STUDY TEXT >>
++++++++
K2 = ob.block_candset(K1, 'Artist_Name', 'Artist_Name', overlap_size=1)
0% [##############################] 100% | ETA: 00:00:00 Total time elapsed: 00:00:29
# The number of tuple pairs in K2.
len(K2)
167180
After the second blocking step, now we have a candidate set K2 with about 170K pairs. But we think it is still a bit larger to consider for matching. So we apply a third blocker, which is an overlap blocker on the attribute "Song_Name", to further reduce the size of the candidate set.
# Apply the third overlap blocker.
K3 = ob.block_candset(K2, 'Song_Name', 'Song_Name', overlap_size=1)
0% [##############################] 100% | ETA: 00:00:00 Total time elapsed: 00:00:01
# The number of tuples pairs in K3.
len(K3)
38015
Now we have a candidate set with 38K pairs which is reasonable, so we take K3 as the final candidate set. We save the candidate to the disk in the csv format for future reuse.
++++++++
Bounding box coordinate data >>
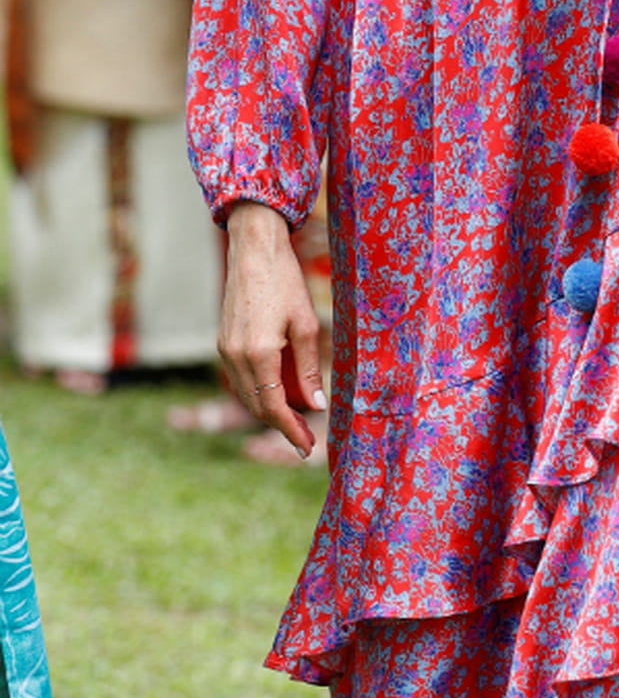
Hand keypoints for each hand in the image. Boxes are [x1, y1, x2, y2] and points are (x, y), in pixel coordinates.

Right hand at [220, 202, 324, 457]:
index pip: (273, 406)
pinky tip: (278, 392)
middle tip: (305, 440)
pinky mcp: (223, 342)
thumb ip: (308, 369)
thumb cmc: (284, 282)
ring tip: (295, 420)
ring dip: (269, 409)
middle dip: (281, 425)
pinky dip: (258, 391)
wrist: (253, 251)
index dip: (291, 430)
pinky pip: (241, 378)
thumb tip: (316, 404)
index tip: (306, 447)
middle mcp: (235, 356)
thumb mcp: (305, 326)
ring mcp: (225, 349)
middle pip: (257, 405)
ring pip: (246, 394)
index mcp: (258, 354)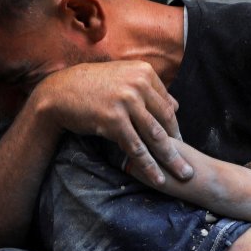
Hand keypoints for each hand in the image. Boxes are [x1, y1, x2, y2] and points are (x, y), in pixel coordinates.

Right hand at [31, 60, 192, 184]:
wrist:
++++++++
ABOUT THIS TASK >> Reproduce the blocking walkthrough starting with "# Apply the" and going on through "for future reuse.", swapping "reasonable" for "acceptable".

WRITTEN RESPONSE >>
# Apply the third overlap blocker.
K3 = ob.block_candset(K2, 'Song_Name', 'Song_Name', overlap_size=1)
0% [##############################] 100% | ETA: 00:00:00 Total time elapsed: 00:00:01
# The number of tuples pairs in K3.
len(K3)
38015
Now we have a candidate set with 38K pairs which is acceptable, so we take K3 as the final candidate set. We save the candidate to the disk in the csv format for future reuse.